START Provided data

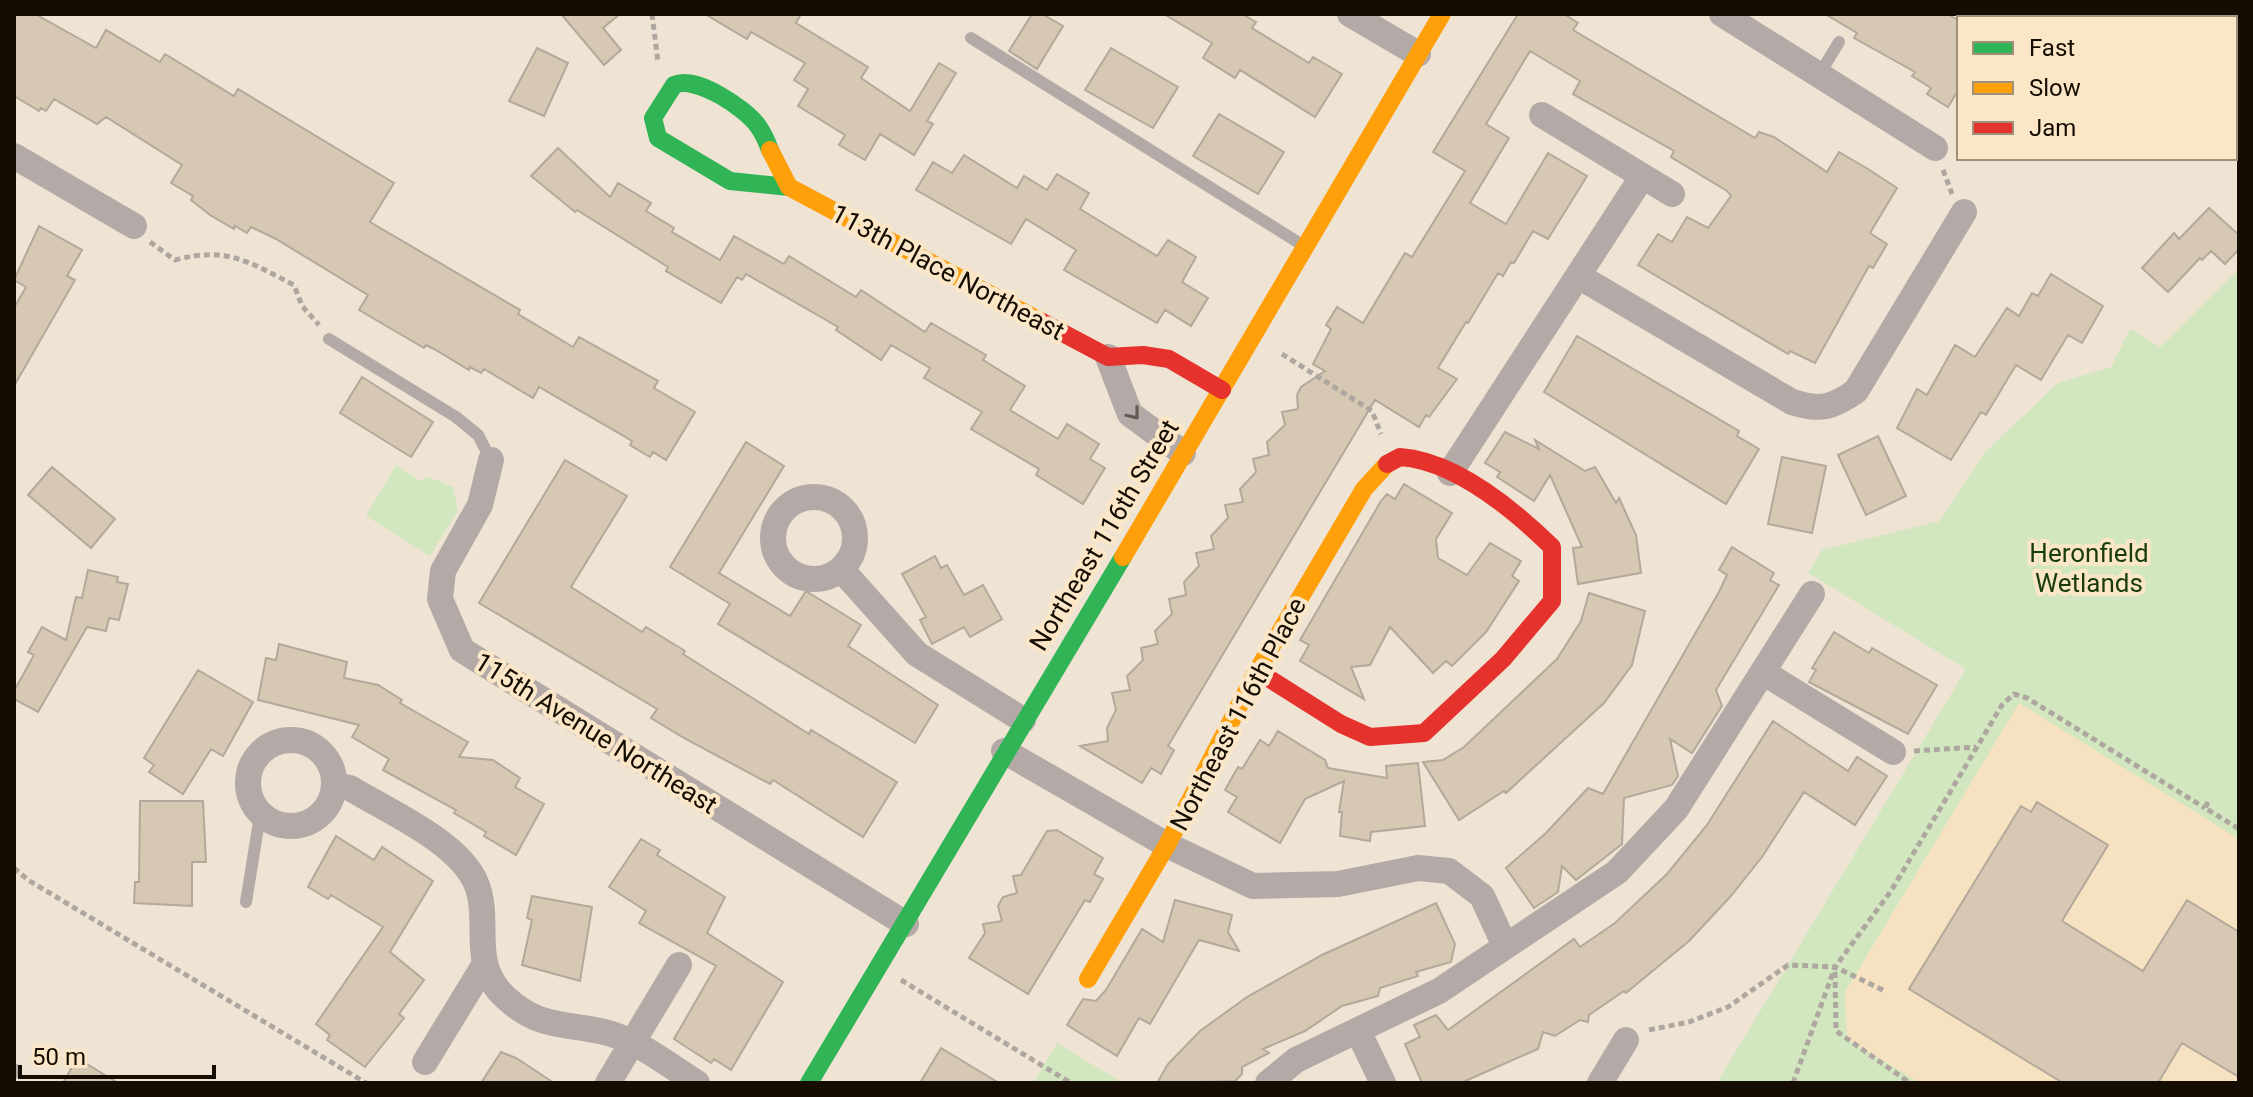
<svg xmlns="http://www.w3.org/2000/svg" width="2253" height="1097" viewBox="0 0 2253 1097" font-family="Roboto,sans-serif">
<style>
.built{fill:#f6e1c0}
.green{fill:#d2e7bf}
.building{fill:#d6c8b2;stroke:#b2a99b;stroke-width:2}
.lines{fill:none;stroke-linecap:round;stroke-linejoin:round}
.path{stroke:#aea7a0;stroke-width:5;stroke-dasharray:6 4;stroke-linecap:butt}
.lane{stroke:#b3aaa7;stroke-width:12}
.street{stroke:#b3aaa7;stroke-width:26}
.fast{stroke:#30b455;stroke-width:18}
.slow{stroke:#ff9f0a;stroke-width:18}
.jam{stroke:#e5322d;stroke-width:18}
.oneway{stroke:#645c54}
.labels{text-anchor:middle;stroke-width:8;stroke-linejoin:round;paint-order:stroke}
.street-label{font-size:26px;fill:#150d02;stroke:#fbe7c8}
.park-label{font-size:26px;fill:#193c0f;stroke:#fbe7c8}
</style>
<rect width="100%" height="100%" fill="#efe4d4"/>
<path class="built" d="M2019 702 2239 839V1083H1920L1847 1039 1845 992Z"/>
<path class="green" d="M2239 269V839L2019 703 1845 992 1847 1039 1920 1083H1717L1966 669 1808 573 1822 550 1940 521 1984 453 2058 383 2111 367 2130 329 2160 347Z
M396 465 421 481 429 477 453 487 458 511 430 556 366 516Z
M1057 1043 1123 1083H1033Z"/>
<path class="building" d="M14 14H35L96 48 106 30 160 62 165 54 234 96 238 89 394 183 370 222 520 310 518 314 573 347 579 337 658 381 654 388 695 412 666 460 653 452 650 457 630 445 632 441 539 387 533 398 484 369 481 373 470 367 469 370 434 349 426 345 424 348 359 310 368 295 276 239 251 227 247 233 235 226 234 229 210 215 191 200 193 196 171 183 182 165 106 117 97 124 54 99 46 111 41 108 39 111 14 96Z
M561 14H620L603 28 621 50 604 65Z
M705 14H801L796 23 868 67 861 78 910 111 939 63 956 73 927 121 933 124 914 155 880 134 865 160 839 145 845 135 798 106 808 89 794 80 805 63 751 32 747 39Z
M1032 14H1042L1063 26 1037 69 1009 51Z
M1164 14H1242L1256 22 1252 28 1309 63 1313 57 1342 74 1315 117 1240 70 1235 78 1203 58 1212 43Z
M1518 14H1564L1578 23 1573 30 1755 138 1759 132 1774 137 1827 172 1839 152 1868 169 1897 188 1870 233 1887 244 1873 268 1869 266 1815 363 1790 351 1788 354 1638 265 1658 234 1672 242 1687 217 1708 228 1731 196 1727 191 1671 157 1674 151 1573 94 1580 81 1530 51 1486 124 1509 138 1470 203 1506 224 1548 153 1587 176 1548 239 1533 231 1514 263 1511 262 1503 276 1498 273 1468 323 1466 322 1438 368 1457 379 1429 417 1426 415 1419 427 1375 400 1168 746 1174 750 1161 774 1151 768 1142 783 1080 746 1108 741 1107 728 1116 710 1112 693 1130 690 1127 676 1143 660 1141 648 1158 644 1155 631 1172 614 1169 599 1186 595 1184 582 1199 566 1196 553 1214 549 1211 536 1228 518 1225 505 1243 502 1240 489 1256 472 1253 459 1269 455 1267 442 1285 425 1282 412 1298 409 1297 395 1301 387 1325 371 1313 364 1331 329 1326 325 1337 307 1363 323 1405 253 1412 257 1465 171 1433 152Z
M1825 14H1948L1959 21V89L1948 107 1927 94 1931 88 1912 76 1915 72 1854 38 1857 33Z
M537 48 568 63 544 116 509 101Z
M1111 48 1178 87 1153 128 1085 90Z
M1219 114 1284 152 1258 194 1193 156Z
M558 148 610 197 618 183 651 203 646 211 674 228 672 232 720 260 734 236 784 264 789 256 856 297 861 290 925 332 931 323 986 355 983 360 1025 386 1010 410 1058 439 1067 424 1099 444 1090 459 1105 468 1083 504 1036 475 1039 469 971 429 982 412 924 378 930 368 891 345 881 360 836 330 838 327 746 274 742 280 737 277 721 303 666 271 668 267 577 210 575 212 531 176Z
M964 155 1017 188 1024 176 1047 190 1057 174 1089 193 1080 209 1157 256 1168 240 1196 257 1182 282 1208 298 1191 326 1165 310 1157 323 1064 270 1076 250 1026 219 1011 244 916 190 933 162 952 173Z
M2209 208 2239 235V249L2225 264 2211 251 2202 260 2200 258 2168 292 2142 268 2174 233 2179 239Z
M39 226 82 250 67 276 75 280 14 386V308L26 287 14 280Z
M2051 274 2103 306 2082 343 2068 335 2041 380 2016 365 1986 415 1981 412 1951 460 1897 428 1917 389 1927 395 1955 345 1975 357 2007 308 2019 316 2032 293 2038 296Z
M1577 336 1739 431 1737 436 1759 449 1726 504 1544 392Z
M362 377 433 422 411 457 340 413Z
M1505 432 1539 449 1535 440 1585 471 1595 467 1616 503 1619 498 1636 535 1641 573 1578 584 1573 548 1582 547 1550 475 1534 501 1497 477 1500 472 1485 463Z
M1878 436 1906 496 1866 515 1838 455Z
M746 442 784 466 719 573 790 616 806 591 861 625 848 646 938 705 915 743 718 624 730 604 670 567Z
M1782 457 1826 466 1812 533 1768 524Z
M565 460 627 496 571 587 642 632 646 627 685 651 683 654 809 734 811 730 897 782 863 837 773 780 770 784 682 737 651 718 657 709 479 603Z
M52 467 115 519 91 548 28 495Z
M1404 484 1452 513 1436 539 1438 558 1467 575 1490 543 1521 561 1512 576 1519 581 1486 632 1452 666 1446 661 1433 673 1390 627 1370 665 1351 667 1364 699 1300 661 1309 645 1300 640 1381 501 1387 494 1395 499Z
M1732 547 1774 573 1770 580 1779 585 1716 690 1722 706 1692 753 1670 739 1678 776 1672 785 1624 798 1622 844 1576 880 1562 866 1558 892 1534 908 1506 868 1546 833 1588 788 1603 794 1719 592 1727 575 1719 570Z
M935 556 941 568 947 565 964 595 983 585 1002 619 970 637 964 627 932 644 920 620 926 617 902 574Z
M88 570 118 577 117 582 128 584 119 620 109 618 106 631 87 627 38 712 14 699V691L34 655 28 652 42 627 66 640 76 597 82 598Z
M1589 593 1645 611 1632 665 1604 703 1506 793 1504 791 1459 820 1423 762 1443 760 1464 747 1557 659 1581 621Z
M1834 632 1869 653 1872 648 1937 685 1908 734 1809 682 1816 670 1812 668Z
M279 644 347 662 344 678 378 685 402 700 400 703 468 742 459 757 493 760 520 778 515 787 544 804 516 855 484 836 486 832 454 813 456 810 383 770 389 759 352 737 359 725 258 700 266 658 276 660Z
M198 670 253 702 223 756 211 749 183 794 149 772 154 765 144 758Z
M1773 721 1848 771 1857 757 1887 776 1855 825 1804 792 1762 857 1730 897 1689 941 1626 993 1624 991 1589 1015 1588 1022 1580 1020 1555 1036 1543 1032 1538 1049 1481 1074 1461 1083H1422L1405 1044 1420 1037 1414 1025 1436 1015 1448 1030 1574 939 1580 947 1615 923 1667 874 1707 825Z
M1278 731 1325 760 1328 768 1387 778 1386 766 1418 763 1425 826 1371 832 1370 841 1340 836 1342 812H1339L1344 781 1305 799 1280 843 1228 812 1237 797 1225 790 1238 767 1242 769 1260 740 1269 746Z
M140 801H203L206 862H192V906L134 903 135 882H139Z
M2037 802 2108 845 2062 921 2143 971 2187 900 2239 932V1077L2182 1043 2158 1083H2063L1909 989 2021 806 2031 812Z
M1057 830 1103 858 1094 874 1103 879 1090 902 1085 900 1028 994 969 958 985 933 983 924 1002 921 998 906 1003 897 1017 893 1013 876 1021 875 1047 831Z
M336 836 374 860 382 847 433 881 390 952 424 980 399 1014 404 1018 365 1067 327 1040 330 1035 316 1024 383 927 331 895 328 899 308 887Z
M641 839 660 850 657 855 725 897 707 933 783 982 731 1070 714 1059 711 1063 674 1039 716 966 639 923 646 911 609 887Z
M532 896 592 907 580 981 522 965 532 920 527 918Z
M1175 900 1232 915 1228 932 1239 951 1199 940 1150 1024 1139 1018 1117 1056 1067 1025 1083 999 1096 1001 1106 990 1142 929 1163 942Z
M1436 903 1455 944 1451 962 1416 972 1418 976 1380 988 1378 996 1342 1006 1305 1031 1263 1049 1269 1053 1242 1067V1074L1235 1081 1157 1083 1168 1064 1200 1031 1247 997 1322 955Z
M941 1048 999 1083H920Z
M501 1052 516 1058 554 1083H481Z
M77 1058 118 1083H63Z"/>
<g class="lines">
<path class="path" d="M652 14 658 62
M1943 170 1952 194
M150 242 175 260C227 246 249 262 294 285L302 306 319 325
M1282 354 1372 411 1381 434
M1914 751 1976 747
M2208 802 2205 808 2239 829
M14 868 28 880 366 1083
M1835 972 1836 1031 1910 1083
M901 980 1071 1083
M1649 1030 1689 1022 1728 1007 1788 965 1835 967 1885 991
M1793 1083 1835 967 1891 891 2002 705 2014 694 2027 698 2205 808"/>
<path class="lane" d="M971 38 1304 246
M1819 75 1839 42
M329 339 456 417 478 435 491 460
M246 902 260 815
M14 1073 16 1070"/>
<path class="street" d="M1350 14 1418 54
M1722 14 1935 148
M1542 115 1672 194
M14 156 134 226
M1580 277 1792 402C1820 411 1832 408 1856 391L1964 212
M1108 357 1130 414 1183 453
M491 460 480 505 443 571 440 599 462 650 906 924
M1450 473 1642 177
M773 538a41 41 0 1 1 82 0a41 41 0 1 1-82 0Z
M841 569 917 654 1023 720
M1764 673 1893 752
M248 783a43 43 0 1 1 86 0a43 43 0 1 1-86 0Z
M1004 751 1167 845 1253 886 1338 884 1418 868 1449 871 1482 896 1505 946
M334 785 350 788C387 811 458 841 476 883 492 922 468 963 505 997 537 1027 561 1023 600 1031 635 1038 667 1064 697 1083
M1359 1033 1383 1083
M425 1062 483 967
M608 1083 679 965
M1268 1083 1296 1060 1439 991 1617 872 1676 809 1812 594
M1600 1083 1626 1040"/>
<path class="fast" d="M770 150C767 142 763 133 758 126 745 108 696 75 674 85L653 118 658 138 730 181 789 187
M809 1083 1123 557"/>
<path class="slow" d="M770 150 789 187 1042 322
M1123 557 1442 14
M1088 979 1167 845 1257 671 1364 489 1387 464"/>
<path class="jam" d="M1042 322 1108 357 1143 355 1169 359 1222 390
M1257 671 1341 724 1370 737 1424 733 1503 659 1552 601V547C1513 509 1456 461 1400 457L1387 464"/>
</g>
<defs><path id="oneway-chevron" d="M-2-3.5L2.5 0L-2 3.5" fill="none" stroke-width="1.6" stroke-linecap="round" stroke-linejoin="round" transform="scale(2)"/></defs>
<use class="oneway" href="#oneway-chevron" transform="translate(1134 414) rotate(51)"/>
<g class="labels">
<g class="street-label">
<text transform="translate(948 272) rotate(28)" y="9">113th Place Northeast</text>
<text transform="translate(1104 535) rotate(-59)" y="9">Northeast 116th Street</text>
<text transform="translate(1238 714) rotate(-62)" y="9">Northeast 116th Place</text>
<text transform="translate(596 733) rotate(32)" y="9">115th Avenue Northeast</text>
</g>
<g class="park-label">
<text x="2089" y="562">Heronfield<tspan x="2089" dy="30">Wetlands</tspan></text>
</g>
</g>
<rect width="2253" height="1097" fill="none" stroke="#150d02" stroke-width="32"/>
<rect x="1957" y="16" width="280" height="144" fill="#fbe7c8" stroke="#9f9079" stroke-width="2"/>
<rect x="1973" y="42" width="40" height="12" fill="#30b455" stroke="#9f9079" stroke-width="2"/>
<text x="2029" y="56" font-size="24" fill="#150d02">Fast</text>
<rect x="1973" y="82" width="40" height="12" fill="#ff9f0a" stroke="#9f9079" stroke-width="2"/>
<text x="2029" y="96" font-size="24" fill="#150d02">Slow</text>
<rect x="1973" y="122" width="40" height="12" fill="#e5322d" stroke="#9f9079" stroke-width="2"/>
<text x="2029" y="136" font-size="24" fill="#150d02">Jam</text>
<path d="M20 1065v12h194v-12" fill="none" stroke="#150d02" stroke-width="4"/>
<text x="32" y="1065" font-size="24" fill="#150d02" stroke="#fbe7c8" stroke-width="6" paint-order="stroke">50 m</text>
</svg>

END Provided data

Your answer should be a single number: the count of lines in the entries that hold the string "text".

10